I've misplaced my notes on the details of this middle part, so the following is an approximate overview of what happened. The (later) analysis for the login prompt of the telnet interface will be carried out in more detail, however.

In general, good candidates for shell injection vulnerabilities are any features involving operations that need root privileges. The HTTP interface has a page for configuring static routing table entries, which sounded like a promising candidate. After disassembling the httpd and following its references to lib/private/libcms_core.so, it became clear that to add a new static route, the box executed something to the tune of system('route add -net N netmask M gw G dev D');. The parameters N, M and G were verified to be IP addresses, but D was passed as-is, presumably because it was selected using a drop-down box in the HTTP interface.

As closely as I can recall, I plugged in a USB stick with a built-for-MIPS BusyBox on it (the version on the device was too stripped down), and ran a suitable route-adding command to get a remote shell open over netcat. After that, it was a simple matter of tar ... | nc to extract the contents of the existing firmware.

Telnet Login

Theoretically speaking, the task (getting access over telnet, running arbitrary code) was in a sense accomplished at this point. However, the shell injection method was both cumbersome and inelegant, especially given that there was a perfectly good telnet interface just waiting for acceptable login credentials. It was clearly time to go look at still more MIPS assembly.

The message given as the telnet login prompt was found only in the file lib/private/libcms_cli.so. As an educated guess, that seemed likely to contain the code for the command-line interface. Further, bin/telnetd linked against the library, and used symbols such as cmsCli_printWelcomeBanner and cmsCli_authenticate from it. Going purely on the name, the last sounded especially relevant.

$ mips-elf-readelf -Da lib/private/libcms_cli.so

Based on the above, the code for cmsCli_authenticate can be found by extracting 872 bytes at offset 0x2c68 in the file.
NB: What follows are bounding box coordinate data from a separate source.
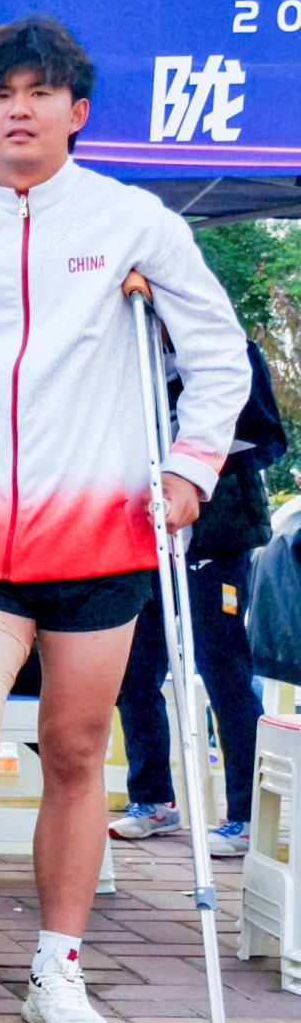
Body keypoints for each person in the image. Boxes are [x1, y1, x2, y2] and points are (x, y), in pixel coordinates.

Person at [0, 16, 249, 1023]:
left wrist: (188, 467)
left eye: (40, 93)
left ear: (76, 112)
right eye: (1, 95)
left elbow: (216, 354)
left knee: (78, 751)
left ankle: (58, 967)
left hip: (99, 536)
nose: (19, 110)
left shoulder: (133, 223)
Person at [111, 340, 286, 854]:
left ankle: (247, 815)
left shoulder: (229, 351)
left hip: (216, 535)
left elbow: (266, 438)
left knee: (223, 667)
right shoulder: (128, 355)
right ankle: (152, 799)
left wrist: (192, 463)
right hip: (142, 537)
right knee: (136, 668)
That can be done with e.g. dd if=lib/private/libcms_cli.so of=auth.bin bs=1 skip=11368 count=872; mips-elf-objdump --architecture=mips:isa32 -EB -b binary -D auth.bin --adjust-vma=0x2c68. The full disassembly, along with the comments I wrote for myself, can be found in cmsCli_authenticate.txt. To make a long story short, however, it is essentially equivalent to the following C code. (Some minor details have been omitted.)

In other words, regardless of what user accounts have been configured in the HTTP interface, the telnet login prompt accepts either root:public or ztedebug:ztedebug (and nothing else) as valid credentials.

Further Discussion

The telnet interface is not very polished, but it allows you to drop into a (root) shell with the sh command, which is nice. There is no reasonable way (that I know of) to register code to be executed automatically at startup, which is less nice, as it means all customizations that cannot be performed by setting NVRAM variables are lost on reboot. It is quite possible that some shell injection trick could be used by setting one of the NVRAM variables, but I have not investigated this further.

As far as I have been able to determine, both the telnet and HTTP interfaces are only visible to the physical Ethernet and local wifi interfaces, not the DSL/WAN side. So you do not have to worry about random people from the Internet logging in as ztedebug. On the other hand, if you have untrusted local clients in the network, you do have to worry about them.

There are a number of other curiosities in the firmware (for example, a rather bizarre way of doing DNS for clients behind a NAT), but those fall outside the scope of this text.

I've since heard anecdotally that there exists a newer Elisa-branded firmware version (ZXDSL931WIIA_ElisaV2.8.3_Z40_FI) that possibly disables the telnet interface entirely.